Peter died on Thursday September 17, 2015 at 8:32 pm PST – it was a good death. Yes, I hear the question, “How can any death be a good death?” Let me explain.
We had a few things in our favor, time, open communication, faced the hard conversations, a willingness to share our experience of Peter’s ride with cancer, and strong spiritual beliefs.
As the old saying goes, time was on our side. Peter’s ride with cancer was 6 years long so we had ample time to prepare. The first cancer prognosis was a hard one for all of us to hear, especially Peter. Here is an excerpt from a piece Peter wrote for my book When Death Speaks;
“I arrived the Sunday before the treatments were to start and checked into the cancer care lodge immediately adjacent to the cancer clinic. The lodge was a godsend as hotels in the Okanagan in the middle of summer can be pricey. The lodge was not only affordably priced—it also included all meals and had a nurse on staff. In addition, there was an incredible group of volunteers without whom the lodge could not function.
I checked in and got unpacked in my half of the room (turns out I was to have a roommate) and then went down to the cafeteria for dinner. I grabbed a tray and headed towards the line-up and stopped halfway there, frozen in place.
It finally hit me that my cancer was real.
I was going to get my first radiation treatment the next morning. All this time, I thought that I had been handling things well—more likely I had been at least somewhat in denial. I could not move. I felt overwhelmed, terrified, and alone.”
The rest of us were shocked too, though all were optimistic and hopeful. After all catching cancer early was a good thing and we do have chemo and radiation therapies to treat this. Secretly though I had the thought, “Shit this could be it. Peter could die.” I wasn’t the only one I am certain.
And so began the pre-grieving, Peter was no longer immortal and we all began consciously or unconsciously to prepare for the end. Each treatment failure, each new prognosis gave each of us time to let go a little more of Peter. The spring of 2015 brought along the final chance to pre-grieve – a trip to Vancouver General Hospital for stem cell treatment, hopeful indeed, yet reality was settling in. Family showed up to support Peter during the two months he was in town. Pre-grieving was an obvious reality to us all, including Peter.
So you see time gave us all an advantage – we got to let go of Peter a little bit at a time.
We spoke to each other it is that simple, we kept each other on the same page. Yes we had our differences, and we each had our own way of approaching the challenges Peter faced. And to be sure we all chipped in, sometimes passionately because we all cared deeply. What saved our collective bacon though was this realization:
We realized early on in the goings that we all had input – Peter had final say.
Once Peter had made a treatment choice we all fell in line behind his choice and supported him.
We didn’t shy away from the hard conversations, those chats that that were about impending death. Those discussions about end of life preparation, those talks about life without Peter.
We all faced them with Peter and with each other.
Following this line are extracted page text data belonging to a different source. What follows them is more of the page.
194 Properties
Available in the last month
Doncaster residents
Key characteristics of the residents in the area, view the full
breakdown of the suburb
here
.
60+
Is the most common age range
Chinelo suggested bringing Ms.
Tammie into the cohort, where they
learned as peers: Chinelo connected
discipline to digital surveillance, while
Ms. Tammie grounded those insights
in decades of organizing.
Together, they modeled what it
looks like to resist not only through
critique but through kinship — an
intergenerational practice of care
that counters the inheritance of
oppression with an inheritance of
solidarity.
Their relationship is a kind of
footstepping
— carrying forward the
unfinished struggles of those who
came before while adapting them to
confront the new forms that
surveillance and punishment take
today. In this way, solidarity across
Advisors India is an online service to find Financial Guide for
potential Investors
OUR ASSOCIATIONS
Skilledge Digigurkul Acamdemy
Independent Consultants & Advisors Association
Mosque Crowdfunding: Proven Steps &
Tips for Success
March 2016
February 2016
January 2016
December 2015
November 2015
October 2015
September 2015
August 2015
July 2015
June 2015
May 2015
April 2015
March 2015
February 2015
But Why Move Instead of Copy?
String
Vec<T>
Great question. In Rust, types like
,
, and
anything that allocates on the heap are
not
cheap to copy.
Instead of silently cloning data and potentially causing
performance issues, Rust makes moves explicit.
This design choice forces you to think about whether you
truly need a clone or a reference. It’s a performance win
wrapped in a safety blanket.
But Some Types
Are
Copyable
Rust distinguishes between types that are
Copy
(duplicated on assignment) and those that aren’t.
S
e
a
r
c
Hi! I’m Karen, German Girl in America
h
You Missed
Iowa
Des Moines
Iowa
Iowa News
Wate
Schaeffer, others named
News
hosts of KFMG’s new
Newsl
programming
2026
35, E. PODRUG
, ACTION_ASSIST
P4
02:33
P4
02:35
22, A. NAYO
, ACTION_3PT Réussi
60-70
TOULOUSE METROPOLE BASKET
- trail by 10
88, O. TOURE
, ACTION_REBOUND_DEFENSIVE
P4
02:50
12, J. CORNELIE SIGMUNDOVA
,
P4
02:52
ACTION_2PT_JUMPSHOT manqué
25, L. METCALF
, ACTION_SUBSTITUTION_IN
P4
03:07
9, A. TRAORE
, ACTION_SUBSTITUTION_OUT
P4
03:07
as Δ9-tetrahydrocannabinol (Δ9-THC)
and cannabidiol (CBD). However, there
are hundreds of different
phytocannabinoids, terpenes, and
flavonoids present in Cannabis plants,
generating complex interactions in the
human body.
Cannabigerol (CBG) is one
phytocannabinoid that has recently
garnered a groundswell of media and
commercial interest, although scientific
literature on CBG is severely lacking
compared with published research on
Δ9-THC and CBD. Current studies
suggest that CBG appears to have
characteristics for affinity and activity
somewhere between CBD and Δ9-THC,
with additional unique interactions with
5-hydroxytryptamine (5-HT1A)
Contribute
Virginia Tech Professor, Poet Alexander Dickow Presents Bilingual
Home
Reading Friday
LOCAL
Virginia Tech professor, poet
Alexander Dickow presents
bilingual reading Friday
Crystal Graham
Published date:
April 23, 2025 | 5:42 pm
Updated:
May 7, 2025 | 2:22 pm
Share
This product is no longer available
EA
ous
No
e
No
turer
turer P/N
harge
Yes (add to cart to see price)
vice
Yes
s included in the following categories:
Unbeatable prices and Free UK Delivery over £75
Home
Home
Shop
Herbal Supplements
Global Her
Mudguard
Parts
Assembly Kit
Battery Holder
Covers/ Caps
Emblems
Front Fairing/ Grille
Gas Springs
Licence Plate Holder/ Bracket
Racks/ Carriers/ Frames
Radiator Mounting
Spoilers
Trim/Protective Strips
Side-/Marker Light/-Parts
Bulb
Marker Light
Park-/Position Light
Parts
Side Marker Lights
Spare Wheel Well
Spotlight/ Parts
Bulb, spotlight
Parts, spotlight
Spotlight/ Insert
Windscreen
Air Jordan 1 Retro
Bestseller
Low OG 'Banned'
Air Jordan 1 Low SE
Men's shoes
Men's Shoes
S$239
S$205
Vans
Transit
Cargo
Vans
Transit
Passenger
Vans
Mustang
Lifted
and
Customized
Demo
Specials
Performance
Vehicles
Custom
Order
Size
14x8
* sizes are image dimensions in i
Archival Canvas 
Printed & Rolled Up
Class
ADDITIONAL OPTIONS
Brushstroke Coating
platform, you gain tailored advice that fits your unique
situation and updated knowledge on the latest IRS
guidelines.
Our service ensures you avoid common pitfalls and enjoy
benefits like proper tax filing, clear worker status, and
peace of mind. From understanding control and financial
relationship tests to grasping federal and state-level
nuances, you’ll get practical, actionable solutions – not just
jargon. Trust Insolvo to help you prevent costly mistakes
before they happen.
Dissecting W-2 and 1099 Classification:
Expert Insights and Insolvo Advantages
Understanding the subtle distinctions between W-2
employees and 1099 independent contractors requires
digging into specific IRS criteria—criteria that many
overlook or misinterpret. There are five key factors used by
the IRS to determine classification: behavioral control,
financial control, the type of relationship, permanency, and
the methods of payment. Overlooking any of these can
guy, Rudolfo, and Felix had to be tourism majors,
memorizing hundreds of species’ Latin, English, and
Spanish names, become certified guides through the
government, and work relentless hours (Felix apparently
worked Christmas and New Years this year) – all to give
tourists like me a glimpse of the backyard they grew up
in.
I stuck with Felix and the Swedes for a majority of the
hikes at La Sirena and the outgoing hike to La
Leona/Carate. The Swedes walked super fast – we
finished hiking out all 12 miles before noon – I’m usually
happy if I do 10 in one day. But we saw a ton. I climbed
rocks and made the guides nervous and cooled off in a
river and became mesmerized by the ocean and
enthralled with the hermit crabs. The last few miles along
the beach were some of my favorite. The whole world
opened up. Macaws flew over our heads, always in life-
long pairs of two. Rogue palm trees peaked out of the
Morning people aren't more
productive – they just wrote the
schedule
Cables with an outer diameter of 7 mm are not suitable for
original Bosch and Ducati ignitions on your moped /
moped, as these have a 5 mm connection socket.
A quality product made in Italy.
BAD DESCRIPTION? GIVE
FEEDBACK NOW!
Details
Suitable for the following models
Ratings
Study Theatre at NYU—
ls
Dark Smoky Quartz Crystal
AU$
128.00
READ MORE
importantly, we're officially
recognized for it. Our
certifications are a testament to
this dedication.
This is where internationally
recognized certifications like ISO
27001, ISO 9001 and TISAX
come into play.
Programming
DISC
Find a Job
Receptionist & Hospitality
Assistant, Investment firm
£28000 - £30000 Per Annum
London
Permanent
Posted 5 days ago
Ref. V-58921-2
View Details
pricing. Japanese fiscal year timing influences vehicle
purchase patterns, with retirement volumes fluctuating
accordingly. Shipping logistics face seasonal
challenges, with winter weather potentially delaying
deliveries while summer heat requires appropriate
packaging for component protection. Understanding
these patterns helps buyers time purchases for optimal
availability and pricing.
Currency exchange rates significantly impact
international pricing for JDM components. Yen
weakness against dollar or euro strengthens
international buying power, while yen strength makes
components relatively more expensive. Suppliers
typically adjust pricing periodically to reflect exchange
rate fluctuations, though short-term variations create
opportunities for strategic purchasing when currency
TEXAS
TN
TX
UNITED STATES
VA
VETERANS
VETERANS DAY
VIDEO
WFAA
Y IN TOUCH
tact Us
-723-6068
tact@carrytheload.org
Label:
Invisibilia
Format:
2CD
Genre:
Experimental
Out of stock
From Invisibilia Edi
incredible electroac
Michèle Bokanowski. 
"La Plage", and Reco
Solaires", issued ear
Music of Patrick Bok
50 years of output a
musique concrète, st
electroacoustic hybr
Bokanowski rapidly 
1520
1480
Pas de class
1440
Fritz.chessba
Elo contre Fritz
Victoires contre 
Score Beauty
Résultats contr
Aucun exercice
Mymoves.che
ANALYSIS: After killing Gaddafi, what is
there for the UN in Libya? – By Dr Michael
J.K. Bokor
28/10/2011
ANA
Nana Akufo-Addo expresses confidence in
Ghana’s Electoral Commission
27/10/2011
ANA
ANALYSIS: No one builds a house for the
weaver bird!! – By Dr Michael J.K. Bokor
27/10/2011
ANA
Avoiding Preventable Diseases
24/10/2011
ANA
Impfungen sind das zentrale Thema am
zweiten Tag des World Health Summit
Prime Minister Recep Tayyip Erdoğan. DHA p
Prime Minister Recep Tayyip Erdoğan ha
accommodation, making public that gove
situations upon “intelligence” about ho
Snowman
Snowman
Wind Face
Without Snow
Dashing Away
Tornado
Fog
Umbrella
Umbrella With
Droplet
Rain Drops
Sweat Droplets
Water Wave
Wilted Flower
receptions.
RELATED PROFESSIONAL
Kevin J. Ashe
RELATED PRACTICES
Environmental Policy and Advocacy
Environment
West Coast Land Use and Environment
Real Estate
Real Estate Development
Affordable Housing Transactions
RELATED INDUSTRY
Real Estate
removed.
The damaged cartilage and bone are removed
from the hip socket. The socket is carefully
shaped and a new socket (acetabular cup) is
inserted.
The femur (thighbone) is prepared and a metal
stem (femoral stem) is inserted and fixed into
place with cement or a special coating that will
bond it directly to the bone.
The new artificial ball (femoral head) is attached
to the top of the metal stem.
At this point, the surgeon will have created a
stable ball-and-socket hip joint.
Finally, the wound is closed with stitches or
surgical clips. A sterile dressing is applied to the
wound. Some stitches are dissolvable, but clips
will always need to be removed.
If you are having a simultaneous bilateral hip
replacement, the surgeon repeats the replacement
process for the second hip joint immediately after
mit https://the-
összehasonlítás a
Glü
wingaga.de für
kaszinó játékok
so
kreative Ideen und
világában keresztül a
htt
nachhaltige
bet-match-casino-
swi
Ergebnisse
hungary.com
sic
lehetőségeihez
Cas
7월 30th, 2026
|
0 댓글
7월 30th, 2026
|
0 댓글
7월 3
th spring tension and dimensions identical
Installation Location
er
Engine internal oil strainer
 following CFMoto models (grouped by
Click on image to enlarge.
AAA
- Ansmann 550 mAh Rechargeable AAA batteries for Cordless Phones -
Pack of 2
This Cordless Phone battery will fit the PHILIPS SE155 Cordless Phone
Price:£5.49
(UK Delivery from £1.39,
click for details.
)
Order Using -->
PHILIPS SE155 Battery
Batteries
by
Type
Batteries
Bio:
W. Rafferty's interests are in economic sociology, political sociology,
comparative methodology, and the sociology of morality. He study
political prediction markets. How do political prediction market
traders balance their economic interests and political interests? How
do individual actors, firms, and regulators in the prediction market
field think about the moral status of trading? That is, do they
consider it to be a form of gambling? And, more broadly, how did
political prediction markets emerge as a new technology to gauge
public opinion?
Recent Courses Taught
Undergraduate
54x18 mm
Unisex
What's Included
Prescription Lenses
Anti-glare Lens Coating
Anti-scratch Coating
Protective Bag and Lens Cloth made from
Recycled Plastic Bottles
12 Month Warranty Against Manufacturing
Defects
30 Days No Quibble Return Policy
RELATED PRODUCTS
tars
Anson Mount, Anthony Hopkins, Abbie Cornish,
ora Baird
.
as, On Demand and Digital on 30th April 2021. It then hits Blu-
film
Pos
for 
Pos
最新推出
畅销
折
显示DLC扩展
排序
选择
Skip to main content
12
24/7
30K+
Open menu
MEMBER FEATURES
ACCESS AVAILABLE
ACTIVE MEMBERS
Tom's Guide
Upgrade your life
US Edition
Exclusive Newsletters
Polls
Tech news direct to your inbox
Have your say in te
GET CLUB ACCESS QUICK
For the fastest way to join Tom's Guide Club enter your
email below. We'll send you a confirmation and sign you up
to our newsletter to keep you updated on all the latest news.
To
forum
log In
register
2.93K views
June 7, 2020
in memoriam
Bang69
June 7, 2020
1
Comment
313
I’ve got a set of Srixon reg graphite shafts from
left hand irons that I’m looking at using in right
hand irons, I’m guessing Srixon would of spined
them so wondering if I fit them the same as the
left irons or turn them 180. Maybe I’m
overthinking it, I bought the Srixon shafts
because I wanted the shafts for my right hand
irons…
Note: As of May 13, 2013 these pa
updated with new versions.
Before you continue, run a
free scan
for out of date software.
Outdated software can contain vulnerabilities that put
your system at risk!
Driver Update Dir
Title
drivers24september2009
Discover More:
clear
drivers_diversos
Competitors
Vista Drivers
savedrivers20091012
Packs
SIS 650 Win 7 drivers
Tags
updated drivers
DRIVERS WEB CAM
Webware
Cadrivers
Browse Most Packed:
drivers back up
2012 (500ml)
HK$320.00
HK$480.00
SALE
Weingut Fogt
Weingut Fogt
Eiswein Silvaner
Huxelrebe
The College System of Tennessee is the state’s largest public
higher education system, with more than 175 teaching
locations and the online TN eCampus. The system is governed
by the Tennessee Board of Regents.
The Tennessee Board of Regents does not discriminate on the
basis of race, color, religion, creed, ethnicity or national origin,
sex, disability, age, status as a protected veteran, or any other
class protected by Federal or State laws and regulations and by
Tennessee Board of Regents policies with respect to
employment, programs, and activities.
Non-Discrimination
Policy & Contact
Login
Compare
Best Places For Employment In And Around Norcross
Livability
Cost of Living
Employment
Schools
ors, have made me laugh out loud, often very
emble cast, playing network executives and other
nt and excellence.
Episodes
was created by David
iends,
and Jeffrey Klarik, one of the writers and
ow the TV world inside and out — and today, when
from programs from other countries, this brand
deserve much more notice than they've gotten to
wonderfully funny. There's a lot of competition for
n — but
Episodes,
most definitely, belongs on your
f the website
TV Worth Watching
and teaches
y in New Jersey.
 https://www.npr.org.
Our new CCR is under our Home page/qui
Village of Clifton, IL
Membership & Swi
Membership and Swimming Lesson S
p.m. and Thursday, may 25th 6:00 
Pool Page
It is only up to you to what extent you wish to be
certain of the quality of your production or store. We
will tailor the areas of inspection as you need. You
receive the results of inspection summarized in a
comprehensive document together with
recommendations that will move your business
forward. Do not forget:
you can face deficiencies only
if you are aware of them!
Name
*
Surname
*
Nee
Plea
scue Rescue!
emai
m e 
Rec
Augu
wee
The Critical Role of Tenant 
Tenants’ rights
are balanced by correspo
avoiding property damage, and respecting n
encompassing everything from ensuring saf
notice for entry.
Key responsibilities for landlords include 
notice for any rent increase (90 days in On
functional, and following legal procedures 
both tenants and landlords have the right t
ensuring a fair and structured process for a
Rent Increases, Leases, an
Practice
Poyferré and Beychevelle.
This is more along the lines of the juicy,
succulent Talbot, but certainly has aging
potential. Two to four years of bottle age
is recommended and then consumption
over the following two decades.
So we had time, we talked openly, and we faced the difficult conversations. The topper that I personally feel made a huge difference in our process was this;
Willingness to Share Our Experience
Each of us, Peter included, shared our experience of Peter’s ride with cancer publicly, Peter’s piece for my book was really helpful for readers and for him. Personally, I felt strongly that others could learn from our experience, that our sharing so openly might help at least one other person facing death – doing my best to make conversations about dying and death normal in our death denying culture.
This public sharing actually helped each of us express what was real as opposed to stuffing it all down and holding on to our emotional response to Peter’s adventures with cancer – a kind of public catharsis. I think our generosity in this way somehow soothed the pain we were feeling.
Strong Spiritual Beliefs
Each of my family members has a strong spiritual or religious belief, some Anglican, some a type of First Nations belief, some a type of Buddhist approach and other just kinda’ Spiritual. Each though had faith in their belief that there was something more than just the human being and that something more existed in some way, some how. This was all that was needed spiritually was this ‘faith’.
So this is what made Peter’s death a good death, we used the time we had to let go gradually, we talked to each other and stayed current and had the difficult conversations, and we had a faith in something larger than human life, and we shared our dying, death and loss experiences generously and publicly.
It worked for us, I might just work for you.